Ok, mas e a “poesia pura” de gente como Eliot? Vou falar de Eliot só porque é o exemplo que conheço. Não conheço bem Mallarmé para poder falar, mas aviso que acho a idéia de “arte pela arte” de uma imbecilidade atroz, o que explicarei futuramente. Bem, mesmo que tenhamos um poema cujo compromisso é antes com sua própria forma do que com um determinado assunto, basta lembrar que, até um certo ponto, a autoconsciência escancarada não configura “hiperintencionalidade poética”. Um poema como The waste land pode ser um poço de referências, mas justamente por isso é que nele não apenas a poesia considerada como experiência individual é considerada, e sim grande parte da história cultural do ocidente. Uma coisa, enfim, é fazer colagens e testar ritmos; outra é “desconstruir a linguagem” apenas separando radicais e brincando com homonímias – o que não requer nenhum talento especial.
Assim, falta aos aspirantes a poetas hoje a seguinte reflexão: “por que este poema é bom? Por que eu gosto dele?” Aparentemente eles gostam da sensação que um certo poema lhes causa, e tentam repeti-la, aumentá-la etc; mas, como na hiper-intenção; e podemos falar muito sobre o orgasmo, mas para produzirmos um os métodos são inteiramente diversos. Se levassem a sério o questionamento, veriam que um poema é bom por causa de certas qualidades prosódicas (como metro, ritmo, rima), por causa da perfeição de certas imagens, e sobretudo por causa da adequação entre forma e conteúdo.

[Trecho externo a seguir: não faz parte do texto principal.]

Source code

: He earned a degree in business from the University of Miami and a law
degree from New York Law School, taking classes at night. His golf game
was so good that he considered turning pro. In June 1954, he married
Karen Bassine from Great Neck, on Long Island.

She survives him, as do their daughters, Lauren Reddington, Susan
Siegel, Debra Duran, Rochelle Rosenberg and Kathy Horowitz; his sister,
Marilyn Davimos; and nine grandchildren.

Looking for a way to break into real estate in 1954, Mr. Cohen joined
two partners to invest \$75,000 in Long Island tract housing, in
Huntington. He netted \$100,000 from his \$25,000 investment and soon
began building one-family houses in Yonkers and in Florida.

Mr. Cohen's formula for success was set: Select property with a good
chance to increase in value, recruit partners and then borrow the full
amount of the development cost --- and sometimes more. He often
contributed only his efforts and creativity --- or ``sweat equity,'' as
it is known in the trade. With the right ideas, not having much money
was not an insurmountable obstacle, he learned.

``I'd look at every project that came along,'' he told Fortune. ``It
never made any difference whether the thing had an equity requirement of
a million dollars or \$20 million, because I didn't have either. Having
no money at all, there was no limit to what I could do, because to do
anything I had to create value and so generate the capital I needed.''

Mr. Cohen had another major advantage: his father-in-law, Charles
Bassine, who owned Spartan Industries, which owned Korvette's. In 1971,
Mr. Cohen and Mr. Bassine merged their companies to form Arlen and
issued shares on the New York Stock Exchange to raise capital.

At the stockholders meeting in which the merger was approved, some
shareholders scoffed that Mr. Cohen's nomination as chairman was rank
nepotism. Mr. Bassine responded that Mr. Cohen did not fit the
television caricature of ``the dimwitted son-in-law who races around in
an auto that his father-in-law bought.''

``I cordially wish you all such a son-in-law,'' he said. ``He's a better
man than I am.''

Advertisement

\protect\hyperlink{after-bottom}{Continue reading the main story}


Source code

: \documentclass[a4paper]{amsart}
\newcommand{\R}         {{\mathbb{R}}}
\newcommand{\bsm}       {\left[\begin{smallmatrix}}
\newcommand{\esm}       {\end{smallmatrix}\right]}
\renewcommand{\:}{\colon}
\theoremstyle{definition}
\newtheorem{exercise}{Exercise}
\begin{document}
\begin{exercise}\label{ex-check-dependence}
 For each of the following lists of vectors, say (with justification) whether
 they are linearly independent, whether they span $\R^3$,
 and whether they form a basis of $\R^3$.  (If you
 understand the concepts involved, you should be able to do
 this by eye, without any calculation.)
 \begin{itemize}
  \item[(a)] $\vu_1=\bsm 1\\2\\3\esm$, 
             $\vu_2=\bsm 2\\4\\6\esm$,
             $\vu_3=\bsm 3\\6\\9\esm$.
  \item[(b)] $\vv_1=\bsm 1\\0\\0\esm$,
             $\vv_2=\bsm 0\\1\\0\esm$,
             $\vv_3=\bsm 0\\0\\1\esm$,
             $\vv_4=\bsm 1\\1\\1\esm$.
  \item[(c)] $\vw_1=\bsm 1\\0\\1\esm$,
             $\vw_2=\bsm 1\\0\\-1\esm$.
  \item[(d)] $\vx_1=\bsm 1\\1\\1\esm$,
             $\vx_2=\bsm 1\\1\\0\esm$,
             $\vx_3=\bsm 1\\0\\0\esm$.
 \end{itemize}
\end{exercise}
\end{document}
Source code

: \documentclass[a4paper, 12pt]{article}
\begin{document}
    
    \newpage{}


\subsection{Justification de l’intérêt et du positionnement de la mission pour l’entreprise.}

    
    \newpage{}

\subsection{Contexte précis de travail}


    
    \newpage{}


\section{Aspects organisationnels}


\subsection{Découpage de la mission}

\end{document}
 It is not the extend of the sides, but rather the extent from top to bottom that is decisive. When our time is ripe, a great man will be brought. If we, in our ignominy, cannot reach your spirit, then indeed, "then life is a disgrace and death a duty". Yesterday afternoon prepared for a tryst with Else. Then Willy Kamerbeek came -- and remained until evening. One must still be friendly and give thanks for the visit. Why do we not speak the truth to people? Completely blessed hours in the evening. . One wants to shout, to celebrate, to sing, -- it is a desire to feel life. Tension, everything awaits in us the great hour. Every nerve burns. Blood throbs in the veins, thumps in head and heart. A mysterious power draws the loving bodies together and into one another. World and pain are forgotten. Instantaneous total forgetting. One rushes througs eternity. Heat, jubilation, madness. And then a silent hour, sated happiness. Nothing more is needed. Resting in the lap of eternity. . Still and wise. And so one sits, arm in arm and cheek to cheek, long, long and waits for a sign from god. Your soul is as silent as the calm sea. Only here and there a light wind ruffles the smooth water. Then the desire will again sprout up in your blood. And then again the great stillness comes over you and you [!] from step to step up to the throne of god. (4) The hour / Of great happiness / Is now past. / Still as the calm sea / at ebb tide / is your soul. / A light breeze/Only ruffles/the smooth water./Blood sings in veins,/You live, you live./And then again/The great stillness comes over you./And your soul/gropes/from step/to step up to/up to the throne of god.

Por fim, a inspiração que o poeta sente corresponde, de certo modo, ao efeito final no leitor; o trabalho – a “transpiração” da famosa frase, atribuída a poetas tão distintos – no poema mesmo, enquanto objeto de linguagem, corresponde ao canal de transmissão dessa inspiração. Se nem para coisas banais como “traga-me por favor uma lata de coca-cola e não de guaraná” eu sou capaz de adivinhar a mensagem a menos que ela me seja transmitida claramente, quanto mais no caso da inspiração poética. E mais: se o poeta quer apontar para algo que em si é contraditório ou problemático, isto não quer dizer que seu poema possa ser também contraditório ou problemático, ainda que, naturalmente, não vá ser um objeto perfeito, a perfeição sendo um atributo exclusivamente divino. Mas o poeta precisa ter – mais uma vez – sinceridade para admitir qual é o problema que o aflige, e capacidade para expressá-lo de uma vez; vide como exemplo quase todos os poemas barrocos.
Assim, falta aos aspirantes a poetas que assumam a poesia como ofício, que se disponham a escrever sobre qualquer tema, que assumam o compromisso de produzir obras interessantes, em vez de ficar obcecados com o próprio umbigo e esperando pela inspiração. Não realizar este trabalho corresponde a, em termos bíblicos, não “vigiar”; e pode ser que, quando a musa bater à porta, encontre uma pessoa incapaz de avisar aos outros que a musa chegou.